Susan Purcell and her college room-mate, Susan Ziglear, were busy unpacking their belongings - clothing, two clock radios, a stereo, a television set, a popcorn popper, a toaster, homemade cookies, a hot pot, electric hair curlers, a curling iron and a hair dryer.
"Most of the stuff is hers," Purcell said pointing a finger at Ziglear in the dormitory room at Marymount College in Arlington yesterday.
Purcell and Ziglear, both freshmen, are typical of today's college students who according to one college official, "bring everything under the sun" to campus.
Helen C. Rainey, secretary to the dean of students at Marymount Collebe, laughed. "You name it. They've got it," sge said. "This is the affluent society. We used to limit the number of electrical appliances they could bring, but no any more."
"When I went to school (about 13 years ago), you had just a suitcase and a trunk." said Linda McMahon, dean of students. "I think what we're seeing today ist typical of all college campuses," she said.
"I would say the stereo is the piece of equipment," McMahon said.
Cars and at least one truck loaded with suitcases, trunks, bicycles, plants, tennis rackets, skis and all types of electrical appliances - including small refrigerators - pulled into the parking lot in front of Gerard Phelan Hall at Marymount yesterday.
"We're helping my sister move in," Cathy Quinn said proudly as she and her mother, Ann, carried a color television set into the dormitory.

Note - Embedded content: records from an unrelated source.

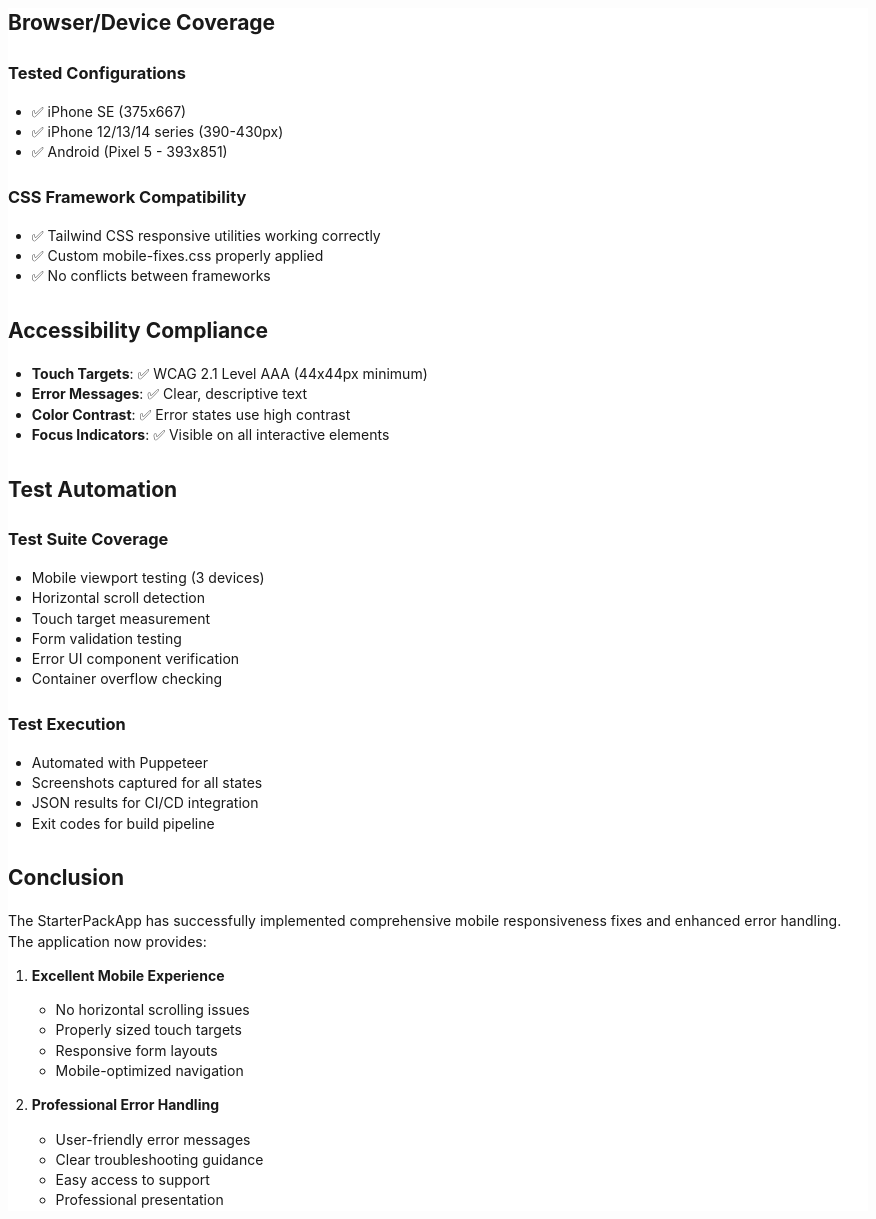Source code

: ## Browser/Device Coverage

### Tested Configurations
- ✅ iPhone SE (375x667)
- ✅ iPhone 12/13/14 series (390-430px)
- ✅ Android (Pixel 5 - 393x851)

### CSS Framework Compatibility
- ✅ Tailwind CSS responsive utilities working correctly
- ✅ Custom mobile-fixes.css properly applied
- ✅ No conflicts between frameworks

## Accessibility Compliance

- **Touch Targets**: ✅ WCAG 2.1 Level AAA (44x44px minimum)
- **Error Messages**: ✅ Clear, descriptive text
- **Color Contrast**: ✅ Error states use high contrast
- **Focus Indicators**: ✅ Visible on all interactive elements

## Test Automation

### Test Suite Coverage
- Mobile viewport testing (3 devices)
- Horizontal scroll detection
- Touch target measurement
- Form validation testing
- Error UI component verification
- Container overflow checking

### Test Execution
- Automated with Puppeteer
- Screenshots captured for all states
- JSON results for CI/CD integration
- Exit codes for build pipeline

## Conclusion

The StarterPackApp has successfully implemented comprehensive mobile responsiveness fixes and enhanced error handling. The application now provides:

1. **Excellent Mobile Experience**
   - No horizontal scrolling issues
   - Properly sized touch targets
   - Responsive form layouts
   - Mobile-optimized navigation

2. **Professional Error Handling**
   - User-friendly error messages
   - Clear troubleshooting guidance
   - Easy access to support
   - Professional presentation
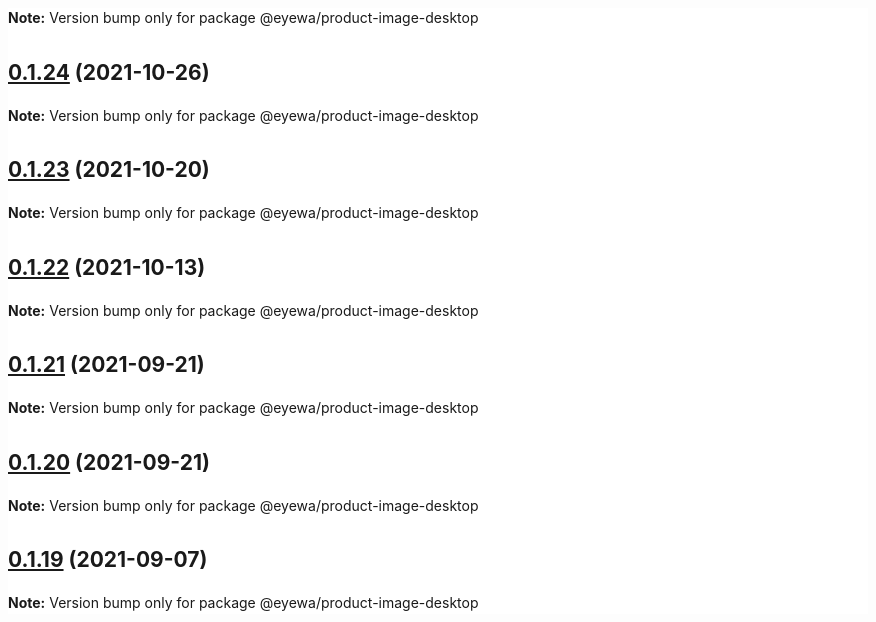 **Note:** Version bump only for package @eyewa/product-image-desktop





## [0.1.24](https://github.com/GunjanjainEyewa/fe-core/compare/@eyewa/product-image-desktop@0.1.23...@eyewa/product-image-desktop@0.1.24) (2021-10-26)

**Note:** Version bump only for package @eyewa/product-image-desktop





## [0.1.23](https://github.com/GunjanjainEyewa/fe-core/compare/@eyewa/product-image-desktop@0.1.22...@eyewa/product-image-desktop@0.1.23) (2021-10-20)

**Note:** Version bump only for package @eyewa/product-image-desktop





## [0.1.22](https://github.com/GunjanjainEyewa/fe-core/compare/@eyewa/product-image-desktop@0.1.21...@eyewa/product-image-desktop@0.1.22) (2021-10-13)

**Note:** Version bump only for package @eyewa/product-image-desktop





## [0.1.21](https://github.com/GunjanjainEyewa/fe-core/compare/@eyewa/product-image-desktop@0.1.20...@eyewa/product-image-desktop@0.1.21) (2021-09-21)

**Note:** Version bump only for package @eyewa/product-image-desktop





## [0.1.20](https://github.com/GunjanjainEyewa/fe-core/compare/@eyewa/product-image-desktop@0.1.19...@eyewa/product-image-desktop@0.1.20) (2021-09-21)

**Note:** Version bump only for package @eyewa/product-image-desktop





## [0.1.19](https://github.com/GunjanjainEyewa/fe-core/compare/@eyewa/product-image-desktop@0.1.18...@eyewa/product-image-desktop@0.1.19) (2021-09-07)

**Note:** Version bump only for package @eyewa/product-image-desktop
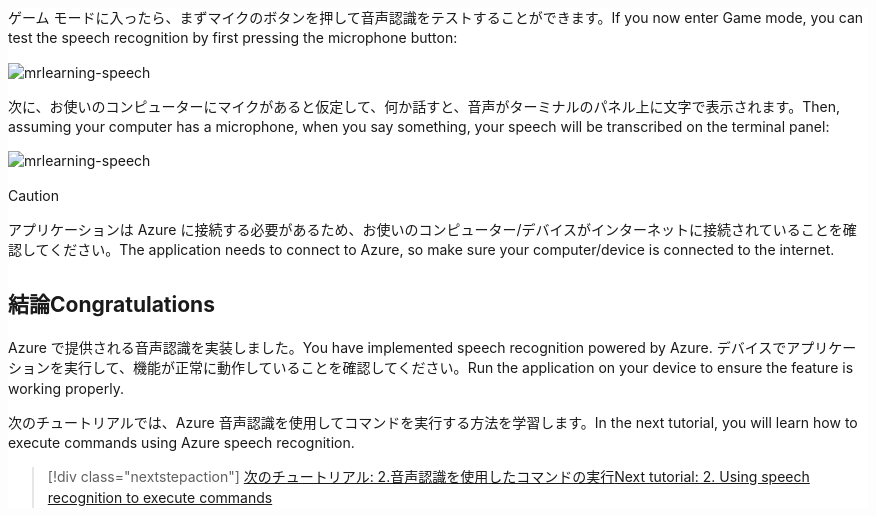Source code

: <span data-ttu-id="0d7b1-177">ゲーム モードに入ったら、まずマイクのボタンを押して音声認識をテストすることができます。</span><span class="sxs-lookup"><span data-stu-id="0d7b1-177">If you now enter Game mode, you can test the speech recognition by first pressing the microphone button:</span></span>

![mrlearning-speech](images/mrlearning-speech/tutorial1-section7-step1-2.png)

<span data-ttu-id="0d7b1-179">次に、お使いのコンピューターにマイクがあると仮定して、何か話すと、音声がターミナルのパネル上に文字で表示されます。</span><span class="sxs-lookup"><span data-stu-id="0d7b1-179">Then, assuming your computer has a microphone, when you say something, your speech will be transcribed on the terminal panel:</span></span>

![mrlearning-speech](images/mrlearning-speech/tutorial1-section7-step1-3.png)


> [!CAUTION]
> <span data-ttu-id="0d7b1-181">アプリケーションは Azure に接続する必要があるため、お使いのコンピューター/デバイスがインターネットに接続されていることを確認してください。</span><span class="sxs-lookup"><span data-stu-id="0d7b1-181">The application needs to connect to Azure, so make sure your computer/device is connected to the internet.</span></span>

## <a name="congratulations"></a><span data-ttu-id="0d7b1-182">結論</span><span class="sxs-lookup"><span data-stu-id="0d7b1-182">Congratulations</span></span>

<span data-ttu-id="0d7b1-183">Azure で提供される音声認識を実装しました。</span><span class="sxs-lookup"><span data-stu-id="0d7b1-183">You have implemented speech recognition powered by Azure.</span></span> <span data-ttu-id="0d7b1-184">デバイスでアプリケーションを実行して、機能が正常に動作していることを確認してください。</span><span class="sxs-lookup"><span data-stu-id="0d7b1-184">Run the application on your device to ensure the feature is working properly.</span></span>

<span data-ttu-id="0d7b1-185">次のチュートリアルでは、Azure 音声認識を使用してコマンドを実行する方法を学習します。</span><span class="sxs-lookup"><span data-stu-id="0d7b1-185">In the next tutorial, you will learn how to execute commands using Azure speech recognition.</span></span>

> [!div class="nextstepaction"]
> [<span data-ttu-id="0d7b1-186">次のチュートリアル: 2.音声認識を使用したコマンドの実行</span><span class="sxs-lookup"><span data-stu-id="0d7b1-186">Next tutorial: 2. Using speech recognition to execute commands</span></span>](mrlearning-speechSDK-ch2.md)
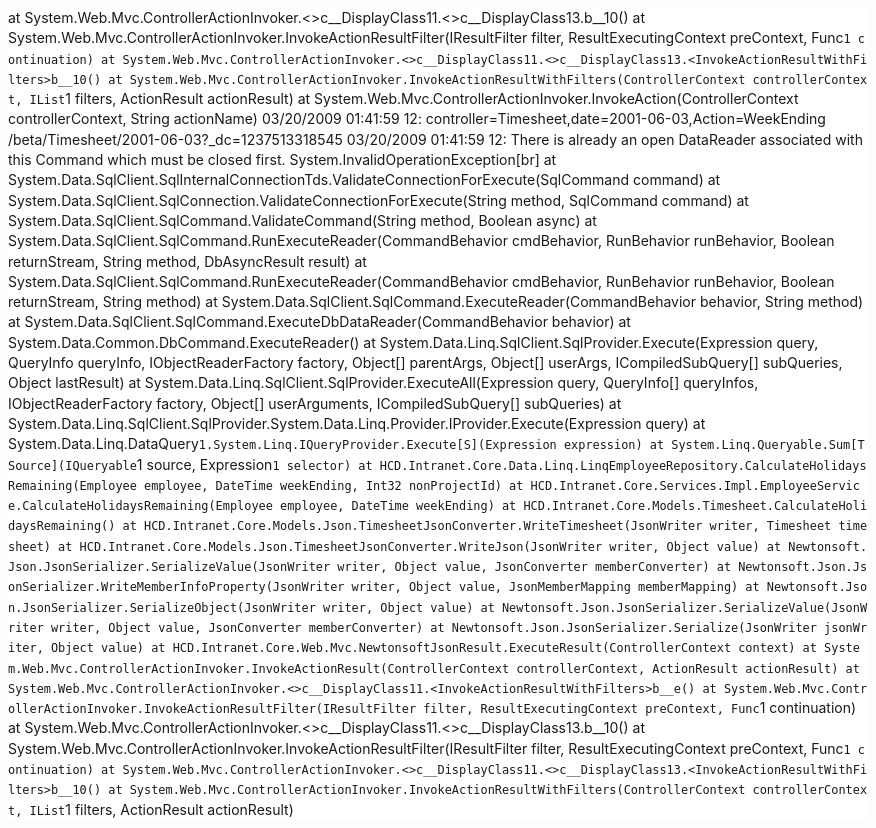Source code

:    at System.Web.Mvc.ControllerActionInvoker.<>c__DisplayClass11.<>c__DisplayClass13.<InvokeActionResultWithFilters>b__10()
   at System.Web.Mvc.ControllerActionInvoker.InvokeActionResultFilter(IResultFilter filter, ResultExecutingContext preContext, Func`1 continuation)
   at System.Web.Mvc.ControllerActionInvoker.<>c__DisplayClass11.<>c__DisplayClass13.<InvokeActionResultWithFilters>b__10()
   at System.Web.Mvc.ControllerActionInvoker.InvokeActionResultWithFilters(ControllerContext controllerContext, IList`1 filters, ActionResult actionResult)
   at System.Web.Mvc.ControllerActionInvoker.InvokeAction(ControllerContext controllerContext, String actionName)
03/20/2009 01:41:59 12: controller=Timesheet,date=2001-06-03,Action=WeekEnding /beta/Timesheet/2001-06-03?_dc=1237513318545 
03/20/2009 01:41:59 12: There is already an open DataReader associated with this Command which must be closed first. System.InvalidOperationException[br]   at System.Data.SqlClient.SqlInternalConnectionTds.ValidateConnectionForExecute(SqlCommand command)
   at System.Data.SqlClient.SqlConnection.ValidateConnectionForExecute(String method, SqlCommand command)
   at System.Data.SqlClient.SqlCommand.ValidateCommand(String method, Boolean async)
   at System.Data.SqlClient.SqlCommand.RunExecuteReader(CommandBehavior cmdBehavior, RunBehavior runBehavior, Boolean returnStream, String method, DbAsyncResult result)
   at System.Data.SqlClient.SqlCommand.RunExecuteReader(CommandBehavior cmdBehavior, RunBehavior runBehavior, Boolean returnStream, String method)
   at System.Data.SqlClient.SqlCommand.ExecuteReader(CommandBehavior behavior, String method)
   at System.Data.SqlClient.SqlCommand.ExecuteDbDataReader(CommandBehavior behavior)
   at System.Data.Common.DbCommand.ExecuteReader()
   at System.Data.Linq.SqlClient.SqlProvider.Execute(Expression query, QueryInfo queryInfo, IObjectReaderFactory factory, Object[] parentArgs, Object[] userArgs, ICompiledSubQuery[] subQueries, Object lastResult)
   at System.Data.Linq.SqlClient.SqlProvider.ExecuteAll(Expression query, QueryInfo[] queryInfos, IObjectReaderFactory factory, Object[] userArguments, ICompiledSubQuery[] subQueries)
   at System.Data.Linq.SqlClient.SqlProvider.System.Data.Linq.Provider.IProvider.Execute(Expression query)
   at System.Data.Linq.DataQuery`1.System.Linq.IQueryProvider.Execute[S](Expression expression)
   at System.Linq.Queryable.Sum[TSource](IQueryable`1 source, Expression`1 selector)
   at HCD.Intranet.Core.Data.Linq.LinqEmployeeRepository.CalculateHolidaysRemaining(Employee employee, DateTime weekEnding, Int32 nonProjectId)
   at HCD.Intranet.Core.Services.Impl.EmployeeService.CalculateHolidaysRemaining(Employee employee, DateTime weekEnding)
   at HCD.Intranet.Core.Models.Timesheet.CalculateHolidaysRemaining()
   at HCD.Intranet.Core.Models.Json.TimesheetJsonConverter.WriteTimesheet(JsonWriter writer, Timesheet timesheet)
   at HCD.Intranet.Core.Models.Json.TimesheetJsonConverter.WriteJson(JsonWriter writer, Object value)
   at Newtonsoft.Json.JsonSerializer.SerializeValue(JsonWriter writer, Object value, JsonConverter memberConverter)
   at Newtonsoft.Json.JsonSerializer.WriteMemberInfoProperty(JsonWriter writer, Object value, JsonMemberMapping memberMapping)
   at Newtonsoft.Json.JsonSerializer.SerializeObject(JsonWriter writer, Object value)
   at Newtonsoft.Json.JsonSerializer.SerializeValue(JsonWriter writer, Object value, JsonConverter memberConverter)
   at Newtonsoft.Json.JsonSerializer.Serialize(JsonWriter jsonWriter, Object value)
   at HCD.Intranet.Core.Web.Mvc.NewtonsoftJsonResult.ExecuteResult(ControllerContext context)
   at System.Web.Mvc.ControllerActionInvoker.InvokeActionResult(ControllerContext controllerContext, ActionResult actionResult)
   at System.Web.Mvc.ControllerActionInvoker.<>c__DisplayClass11.<InvokeActionResultWithFilters>b__e()
   at System.Web.Mvc.ControllerActionInvoker.InvokeActionResultFilter(IResultFilter filter, ResultExecutingContext preContext, Func`1 continuation)
   at System.Web.Mvc.ControllerActionInvoker.<>c__DisplayClass11.<>c__DisplayClass13.<InvokeActionResultWithFilters>b__10()
   at System.Web.Mvc.ControllerActionInvoker.InvokeActionResultFilter(IResultFilter filter, ResultExecutingContext preContext, Func`1 continuation)
   at System.Web.Mvc.ControllerActionInvoker.<>c__DisplayClass11.<>c__DisplayClass13.<InvokeActionResultWithFilters>b__10()
   at System.Web.Mvc.ControllerActionInvoker.InvokeActionResultWithFilters(ControllerContext controllerContext, IList`1 filters, ActionResult actionResult)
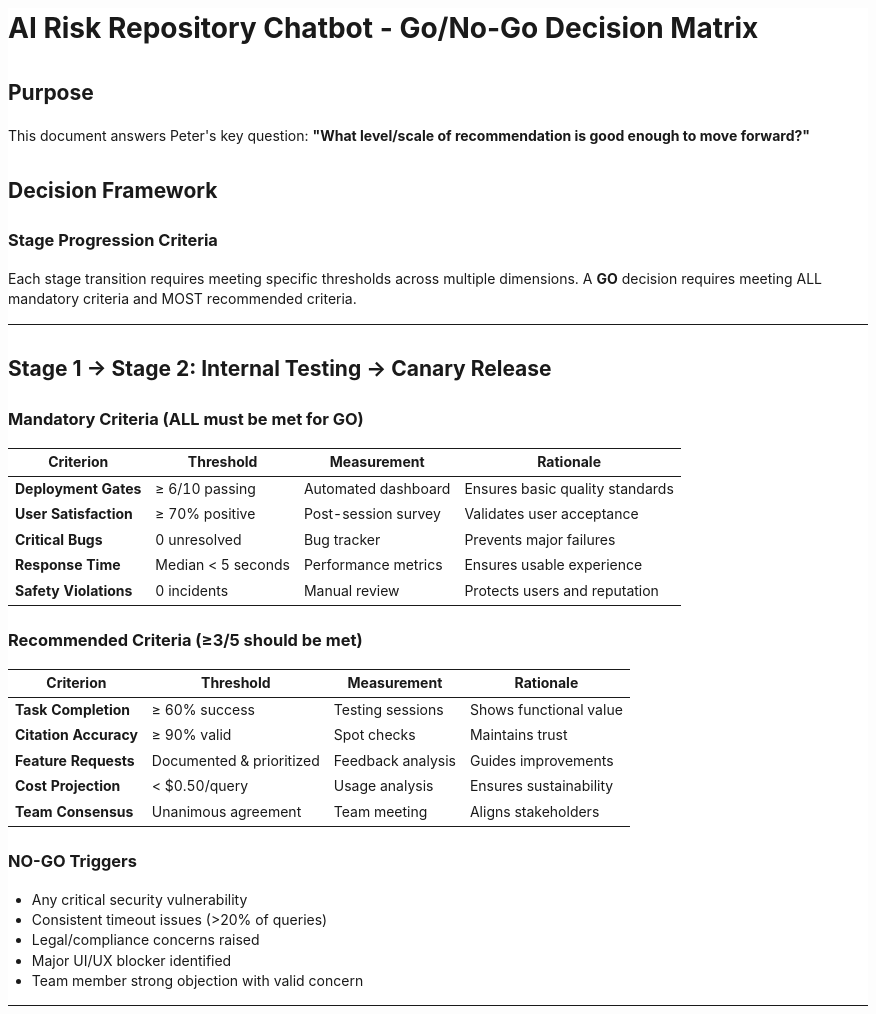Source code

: # AI Risk Repository Chatbot - Go/No-Go Decision Matrix

## Purpose
This document answers Peter's key question: **"What level/scale of recommendation is good enough to move forward?"**

## Decision Framework

### Stage Progression Criteria

Each stage transition requires meeting specific thresholds across multiple dimensions. A **GO** decision requires meeting ALL mandatory criteria and MOST recommended criteria.

---

## Stage 1 → Stage 2: Internal Testing → Canary Release

### Mandatory Criteria (ALL must be met for GO)

| Criterion | Threshold | Measurement | Rationale |
|-----------|-----------|-------------|-----------|
| **Deployment Gates** | ≥ 6/10 passing | Automated dashboard | Ensures basic quality standards |
| **User Satisfaction** | ≥ 70% positive | Post-session survey | Validates user acceptance |
| **Critical Bugs** | 0 unresolved | Bug tracker | Prevents major failures |
| **Response Time** | Median < 5 seconds | Performance metrics | Ensures usable experience |
| **Safety Violations** | 0 incidents | Manual review | Protects users and reputation |

### Recommended Criteria (≥3/5 should be met)

| Criterion | Threshold | Measurement | Rationale |
|-----------|-----------|-------------|-----------|
| **Task Completion** | ≥ 60% success | Testing sessions | Shows functional value |
| **Citation Accuracy** | ≥ 90% valid | Spot checks | Maintains trust |
| **Feature Requests** | Documented & prioritized | Feedback analysis | Guides improvements |
| **Cost Projection** | < $0.50/query | Usage analysis | Ensures sustainability |
| **Team Consensus** | Unanimous agreement | Team meeting | Aligns stakeholders |

### NO-GO Triggers
- Any critical security vulnerability
- Consistent timeout issues (>20% of queries)
- Legal/compliance concerns raised
- Major UI/UX blocker identified
- Team member strong objection with valid concern

---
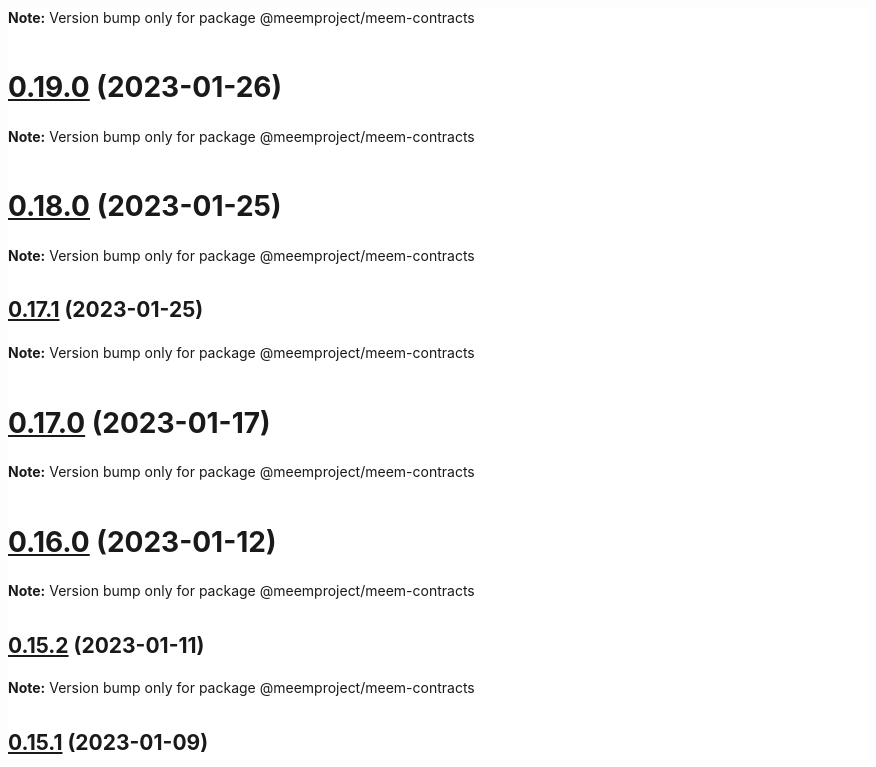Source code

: **Note:** Version bump only for package @meemproject/meem-contracts





# [0.19.0](https://github.com/meemproject/meem-packages/compare/v0.18.0...v0.19.0) (2023-01-26)

**Note:** Version bump only for package @meemproject/meem-contracts





# [0.18.0](https://github.com/meemproject/meem-packages/compare/v0.17.1...v0.18.0) (2023-01-25)

**Note:** Version bump only for package @meemproject/meem-contracts





## [0.17.1](https://github.com/meemproject/meem-packages/compare/v0.17.0...v0.17.1) (2023-01-25)

**Note:** Version bump only for package @meemproject/meem-contracts





# [0.17.0](https://github.com/meemproject/meem-packages/compare/v0.16.0...v0.17.0) (2023-01-17)

**Note:** Version bump only for package @meemproject/meem-contracts





# [0.16.0](https://github.com/meemproject/meem-packages/compare/v0.15.2...v0.16.0) (2023-01-12)

**Note:** Version bump only for package @meemproject/meem-contracts





## [0.15.2](https://github.com/meemproject/meem-packages/compare/v0.15.1...v0.15.2) (2023-01-11)

**Note:** Version bump only for package @meemproject/meem-contracts





## [0.15.1](https://github.com/meemproject/meem-packages/compare/v0.15.0...v0.15.1) (2023-01-09)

"I heard they have ski weekends," said Gina Quinlan of Holland, Pa., as she held skis in one hand.
"Almost every luxury they can think of comes," said Megan Jersey, a sophmore resident assistant who was helping to supervise the freshmen yesterday at the private, four-year institution with an enrollment of 800. "We have all of the 'essentials' that we could probably do without."
"They want all the comforts of home here," said Dolores Corson of Fairhaven, N.J., who was helping her daughter, Karen, get settled.
"She (Karen) was talking about one of those little refrigerators," said Mrs. Corson who added that she thought the refrigerator would be a bit too much.
"They will have to rewire the Hall," Warren Corson said jokingly as he watched the different conveniences that his daughter and her college mates were bringing into the mormitory.
Olga Solores, a dorm student leader, said that, although the students are not limited on how much they can bring, "we ask them to think of the other person."
Some of the students were in fact doing just that and had coordinated with their roommates just what each would bring.
"My roommate is bringing the stereo," said Connie Quinn, who brought records and a color television set.